Bacaan Injil hari ini menjelaskan ukuran yang digunakan di pengadilan terakhir di terminal kehidupan kita, dimana justru aturan main itu kita sendiri yang menentukan. Aneh ya, berbeda dengan aturan hukum yang ada di bumi. Apa yang kita pakai untuk menghakimi dan menghukum sesama manusia saat kita hidup, menjadi pasal-pasal yang dikenakan bagi kita pribadi.
Berbahagialah mereka yang gak mudah mencemooh, menggosip, menghakimi tanpa bukti dan pada akhirnya melukai hati orang-orang disekitarnya. Lebih baik kita simpan dalam hati, sebelum menyakitkan orang lain. Save it as a draft folder and….. maybe tomorrow with God’s blessing, we have the courage to erase it from our heart.
Gimana caranya? Like Father, like son. Kembali kepada Bapa yang murah hati, tentunya sang Bapa (di Surga) berharap bahwa semua anak-anakNya juga memiliki kemurahan hati yang sama. Sama kan ? kita juga pengen anak-anak kita meniru kita, malah kalau bisa lebih baik dari kita. Supaya suatu hari nanti kita bisa dengan bangga bisa bilang… I’am so proud of you. Thats my baby !
Kenyataannya sering kita temui, dalam setiap keluarga baik-baik, kok ada aja anak yang setelah dewasa, malah menjadi “trouble maker”, yang “nyeleneh”, mungkin agak merongrong bapaknya juga. Kok bisa ya? Itulah bukti adanya kehendak bebas tiap insan manusia, kehendak untuk memilih sendiri yang sesuai dengan kemauannya.

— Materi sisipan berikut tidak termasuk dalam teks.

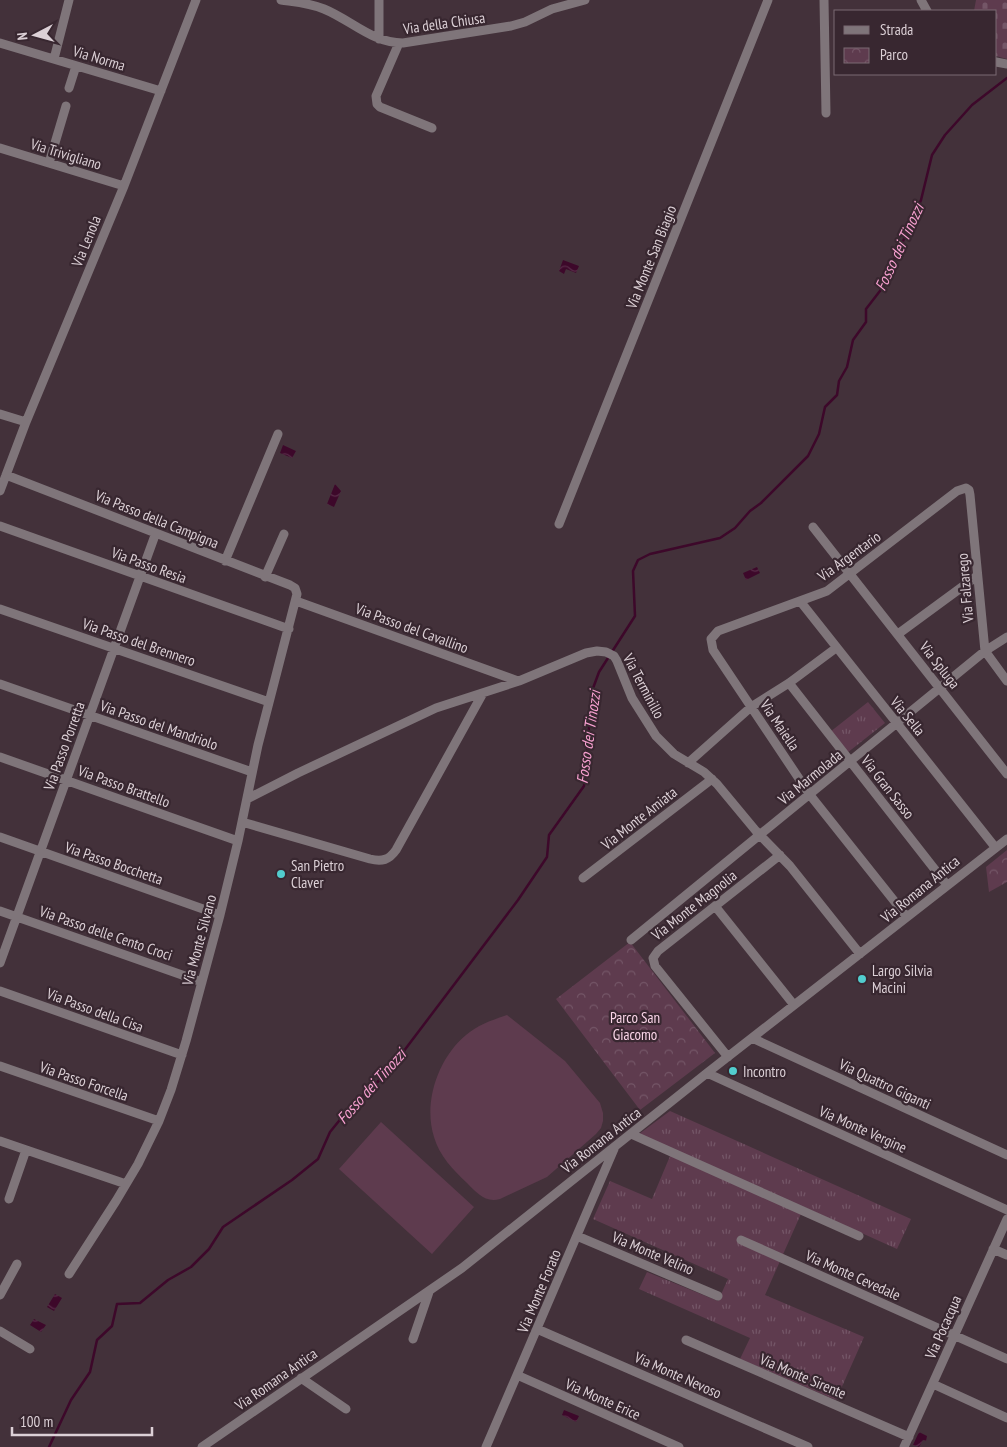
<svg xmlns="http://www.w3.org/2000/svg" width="1007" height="1447" font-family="'PT Sans Narrow',sans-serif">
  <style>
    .grass { fill: url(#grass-tufts) }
    .cemetery { fill: url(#cemetery-stones) }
    .park { fill: url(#park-crowns) }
    .pitch { fill: #5e3b4e }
    .water { fill: url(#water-waves) }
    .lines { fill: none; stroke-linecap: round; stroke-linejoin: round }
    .stream { stroke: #3d082a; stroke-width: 2.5 }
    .minor { stroke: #7f757a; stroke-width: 9 }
    .poi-dot { fill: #52cdce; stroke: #382730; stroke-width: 2 }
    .labels { text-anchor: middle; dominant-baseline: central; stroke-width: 4.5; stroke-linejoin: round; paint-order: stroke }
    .street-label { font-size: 15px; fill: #dcd0d6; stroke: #382730 }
    .poi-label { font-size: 15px; fill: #dcd0d6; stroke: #382730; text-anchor: start }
    .park-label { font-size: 15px; fill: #fad5e8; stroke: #382730 }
    .water-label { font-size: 16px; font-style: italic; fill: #f9a1d1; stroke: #382730 }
  </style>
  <defs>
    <pattern id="grass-tufts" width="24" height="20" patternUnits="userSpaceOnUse" patternTransform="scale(1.25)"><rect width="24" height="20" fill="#5e3b4e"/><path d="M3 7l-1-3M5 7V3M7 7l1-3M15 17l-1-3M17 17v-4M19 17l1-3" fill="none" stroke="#745667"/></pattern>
    <pattern id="cemetery-stones" width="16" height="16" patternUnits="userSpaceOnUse" patternTransform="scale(1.25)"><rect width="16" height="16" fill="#5e3b4e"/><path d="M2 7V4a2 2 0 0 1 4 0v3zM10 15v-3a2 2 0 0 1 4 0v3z" fill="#745667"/></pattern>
    <pattern id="park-crowns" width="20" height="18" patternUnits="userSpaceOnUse" patternTransform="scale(1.25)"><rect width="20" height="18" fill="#5e3b4e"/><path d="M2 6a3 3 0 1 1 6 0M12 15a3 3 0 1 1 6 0" fill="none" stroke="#745667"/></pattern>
    <pattern id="water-waves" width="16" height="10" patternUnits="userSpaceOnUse" patternTransform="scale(1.25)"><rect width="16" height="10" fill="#3d082a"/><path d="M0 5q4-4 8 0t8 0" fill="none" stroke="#582b48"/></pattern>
  </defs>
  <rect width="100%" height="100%" fill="#43313a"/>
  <path class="grass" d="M868,702L885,723L847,753L830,732Z
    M670,1111L911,1219L897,1249L804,1207L765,1295L864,1337L836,1400L740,1359L750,1338L639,1289L647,1272L718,1301L728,1279L593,1219L610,1181L652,1199L673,1149L639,1134Z"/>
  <path class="cemetery" d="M976,0H1007V59L996,56V11H974Z"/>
  <path class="park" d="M1007,850V882L989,892L986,867Z
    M630,942L715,1053L640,1110L556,999Z"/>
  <path class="pitch" d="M507,1015L565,1061L600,1103L603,1113V1121L601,1128L596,1134L547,1177L500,1199C485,1203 477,1193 467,1183C453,1170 439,1155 434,1137C423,1103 438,1058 466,1035C478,1025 492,1020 507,1015Z
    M381,1122L474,1207L432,1254L339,1169Z"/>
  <path class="water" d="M563,260L579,266L576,273L566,269L564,274L559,271Z
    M283,445L296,451L292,458L280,453Z
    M335,484L341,491L334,507L327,504Z
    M757,567L760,573L746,580L743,573Z
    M55,1294L62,1298L54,1311L47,1307Z
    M34,1319L46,1325L41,1332L30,1325Z
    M564,1410L579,1416L576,1422L562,1415Z
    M919,1432L927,1436L926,1441L923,1440L919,1447L913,1445Z"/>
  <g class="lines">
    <path class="stream" d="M49,1447L71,1400L90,1372L97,1340L112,1326L117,1304L140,1303L168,1280L191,1267L209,1249L223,1227L292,1180L318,1159L330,1132L347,1111L388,1072L518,900L547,857L549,835L584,786L592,691L599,672L635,616L633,571L638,560L650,554L720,538L735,528L750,511L761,503L808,456L819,434L825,407L837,395L839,381L847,367L853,340L866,322V309L883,287L886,271L897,255L921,200L932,155L945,135L972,105L1007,78"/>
    <path class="minor" d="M281,0C295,2 310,3 324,9C351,20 372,43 403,43L511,26L525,22L552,9L585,0
      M379,0V39
      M824,0L826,113
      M921,0L927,11
      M0,43L161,91
      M399,43L376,96L377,104L380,107L432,128
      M54,59L69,0
      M996,62L1007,64
      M69,88L76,66
      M0,148L124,186
      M49,163L66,106
      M0,414L26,422
      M6,475L290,585L295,588L297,594L258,745L238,841L220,915L186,1041L171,1090L159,1121L138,1164L116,1201L69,1274
      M0,491L26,422L124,186L196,0
      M559,524L768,0
      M0,526L289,629
      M813,527L1007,774
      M225,561L278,434
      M265,577L284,534
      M296,601L518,681
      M800,601L995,847
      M0,609L269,702
      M898,634L977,576
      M789,683L947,885
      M0,684L252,772
      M0,757L238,841
      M688,763L751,707L789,683L836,648
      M247,799L298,773L436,708L519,681L586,653L597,651L606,652L614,656L617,661L632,698L656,736L674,754L704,772L717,784L756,831L790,866L860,954
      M242,822L370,859C382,862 389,860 396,850L483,693
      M0,837L220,915
      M583,878L712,779
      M715,906L794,1005
      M0,911L202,982
      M907,917L810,795L713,650L711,639L718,631L827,591L957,491L966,488L969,490L970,495L985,651L1007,681
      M631,940L985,651L1007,637
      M0,963L154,538
      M0,991L182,1055
      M752,1038L1007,1155
      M728,1057L655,966L653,958L658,951L780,855
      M0,1066L159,1121
      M707,1073L1007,1210
      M631,1134L859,1236
      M0,1141L126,1184
      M9,1199L26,1150
      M577,1236L718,1296
      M741,1240L1007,1359
      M993,1249L1007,1255
      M0,1295L17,1264
      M537,1329L808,1447
      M0,1331L30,1349
      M413,1339L429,1292
      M686,1340L909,1437
      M517,1375L679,1447
      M301,1378L346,1409
      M933,1384L1007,1418
      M202,1447L462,1268L707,1073L1007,839
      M486,1447L614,1149
      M904,1447L1007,1219"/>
  </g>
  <g class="poi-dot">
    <circle cx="281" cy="874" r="5"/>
    <circle cx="862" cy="979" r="5"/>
    <circle cx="733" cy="1071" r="5"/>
  </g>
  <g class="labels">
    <g class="street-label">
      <text transform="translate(444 23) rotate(-8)">Via della Chiusa</text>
      <text transform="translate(99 58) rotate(17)">Via Norma</text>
      <text transform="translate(66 154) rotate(17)">Via Trivigliano</text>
      <text transform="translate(86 241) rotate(-68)">Via Lenola</text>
      <text transform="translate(651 257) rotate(-68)">Via Monte San Biagio</text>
      <text transform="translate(157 519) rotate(22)">Via Passo della Campigna</text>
      <text transform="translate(849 556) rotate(-36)">Via Argentario</text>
      <text transform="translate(149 565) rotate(20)">Via Passo Resia</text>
      <text transform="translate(965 588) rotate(-95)">Via Falzarego</text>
      <text transform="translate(412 628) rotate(20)">Via Passo del Cavallino</text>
      <text transform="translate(139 642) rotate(19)">Via Passo del Brennero</text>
      <text transform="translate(940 665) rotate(52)">Via Spluga</text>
      <text transform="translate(644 686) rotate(62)">Via Terminillo</text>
      <text transform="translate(908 716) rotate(51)">Via Sella</text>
      <text transform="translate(159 725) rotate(19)">Via Passo del Mandriolo</text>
      <text transform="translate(780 725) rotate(56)">Via Maiella</text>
      <text transform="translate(64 746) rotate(-70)">Via Passo Porretta</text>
      <text transform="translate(810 777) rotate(-39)">Via Marmolada</text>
      <text transform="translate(124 786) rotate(20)">Via Passo Brattello</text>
      <text transform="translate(888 787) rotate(52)">Via Gran Sasso</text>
      <text transform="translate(639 818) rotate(-38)">Via Monte Amiata</text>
      <text transform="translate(114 863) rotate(19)">Via Passo Bocchetta</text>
      <text transform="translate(920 889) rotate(-39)">Via Romana Antica</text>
      <text transform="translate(694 905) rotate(-38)">Via Monte Magnolia</text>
      <text transform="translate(106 933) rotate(19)">Via Passo delle Cento Croci</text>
      <text transform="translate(199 940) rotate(-75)">Via Monte Silvano</text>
      <text transform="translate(95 1010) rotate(20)">Via Passo della Cisa</text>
      <text transform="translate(84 1081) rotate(19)">Via Passo Forcella</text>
      <text transform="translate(885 1084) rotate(25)">Via Quattro Giganti</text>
      <text transform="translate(863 1129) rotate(24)">Via Monte Vergine</text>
      <text transform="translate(601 1140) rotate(-38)">Via Romana Antica</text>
      <text transform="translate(653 1253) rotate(23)">Via Monte Velino</text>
      <text transform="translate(853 1275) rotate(24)">Via Monte Cevedale</text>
      <text transform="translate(539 1291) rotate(-67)">Via Monte Forato</text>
      <text transform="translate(943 1327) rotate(-66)">Via Pocacqua</text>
      <text transform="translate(678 1375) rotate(24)">Via Monte Nevoso</text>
      <text transform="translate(803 1376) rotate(23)">Via Monte Sirente</text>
      <text transform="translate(276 1379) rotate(-35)">Via Romana Antica</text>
      <text transform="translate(603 1399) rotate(24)">Via Monte Erice</text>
    </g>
    <g class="poi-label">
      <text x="291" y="865">San Pietro<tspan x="291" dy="17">Claver</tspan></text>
      <text x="872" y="970">Largo Silvia<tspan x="872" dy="17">Macini</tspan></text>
      <text x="743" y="1071">Incontro</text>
    </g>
    <g class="park-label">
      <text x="635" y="1017">Parco San<tspan x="635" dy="17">Giacomo</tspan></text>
    </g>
    <g class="water-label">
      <text transform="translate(899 247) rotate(-65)">Fosso dei Tinozzi</text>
      <text transform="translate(588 737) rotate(-82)">Fosso dei Tinozzi</text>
      <text transform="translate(371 1086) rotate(-48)">Fosso dei Tinozzi</text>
    </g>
  </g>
  <rect x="834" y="10" width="162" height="65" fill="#382730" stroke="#7a6b72"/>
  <rect x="844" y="26" width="25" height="8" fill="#7f757a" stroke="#7a6b72"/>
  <text x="880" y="35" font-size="15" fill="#dcd0d6">Strada</text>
  <rect x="844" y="48" width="25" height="15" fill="url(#park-crowns)" stroke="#7a6b72"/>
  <text x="880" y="60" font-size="15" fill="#dcd0d6">Parco</text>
  <g transform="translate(35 35) rotate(264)" stroke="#382730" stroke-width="4" paint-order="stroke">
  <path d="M0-4L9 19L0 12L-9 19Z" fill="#dcd0d6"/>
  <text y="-8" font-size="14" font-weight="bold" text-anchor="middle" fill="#dcd0d6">N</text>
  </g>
  <path d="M12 1427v8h140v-8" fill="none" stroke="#dcd0d6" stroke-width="2.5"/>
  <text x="20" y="1427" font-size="15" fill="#dcd0d6" stroke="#382730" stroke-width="4" paint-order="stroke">100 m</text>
</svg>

Demikian lah kita juga punya pilihan untuk berusaha tetap “jaga nama baik keluarga” dengan bertindak murah hati seperti Bapa kita di Surga. Bapa yang murah hati, yang memberikan sinar matahari dan udara bagi orang jahat dan orang baik, murah hati dengan pengampunan dan murah hati dengan kasih yang tulus, murah hati dengan selalu memberikan kesempatan untuk berbalik dan bertobat.
Kemurahan hati membuat kita lebih mudah “memberi”, baik memberi senyum, memberi waktu, memberi semangat, memberi bantuan dana, juga memberi perhatian. Dengan demikian kita pun akan menerima kembali dalam bentuk semangat persaudaraan dan kasih dari orang2 disekeliling kita. Mana ada demo di pabrik2 kalau saja manajemen dan pimpinan “murah hati” mendengarkan keluhan para buruh. Mana ada demo di jalanan kalau saja para pemimpin punya hati untuk mendengar jeritan rakyat.
Mereka yang sulit “memberi”, baik memberi waktu, dana dan perhatian, jangan-jangan juga pelit dengan pujian dan senyuman (walaupun gratis lho). Biasanya kelompok ini malah cenderung “mengambil” atau “meminta” lebih dari yang seharusnya diterima. Mungkin orang2 yang korupsi, pembalak liar, pembunuh, adalah orang-orang yang sulit memberi sehingga cenderung pelit dan rakus serta merasa tidak pernah “cukup”. Wah… jangan-jangan saya mulai masuk dalam “menghakimi” neh… biarlah itu jadi porsi hakim di bumi dan di Pengadilan Terakhir.
PS: Buat temen-temen “jadul”ku, di masa prapaskah ini aku minta maaf ya, kalau ada kata-kata yang nyakitin ati. Maklum kecepatan bicara ku waktu itu lebih dari kecepatan berpikir, namanya juga darah muda Peace bro , peace….
=========================================
Bacaan :Lukas 6,36-38
Hendaklah kamu murah hati, sama seperti Bapamu adalah murah hati.” “Janganlah kamu menghakimi, maka kamupun tidak akan dihakimi. Dan janganlah kamu menghukum, maka kamupun tidak akan dihukum; ampunilah dan kamu akan diampuni. Berilah dan kamu akan diberi: suatu takaran yang baik, yang dipadatkan, yang digoncang dan yang tumpah ke luar akan dicurahkan ke dalam ribaanmu. Sebab ukuran yang kamu pakai untuk mengukur, akan diukurkan kepadamu.”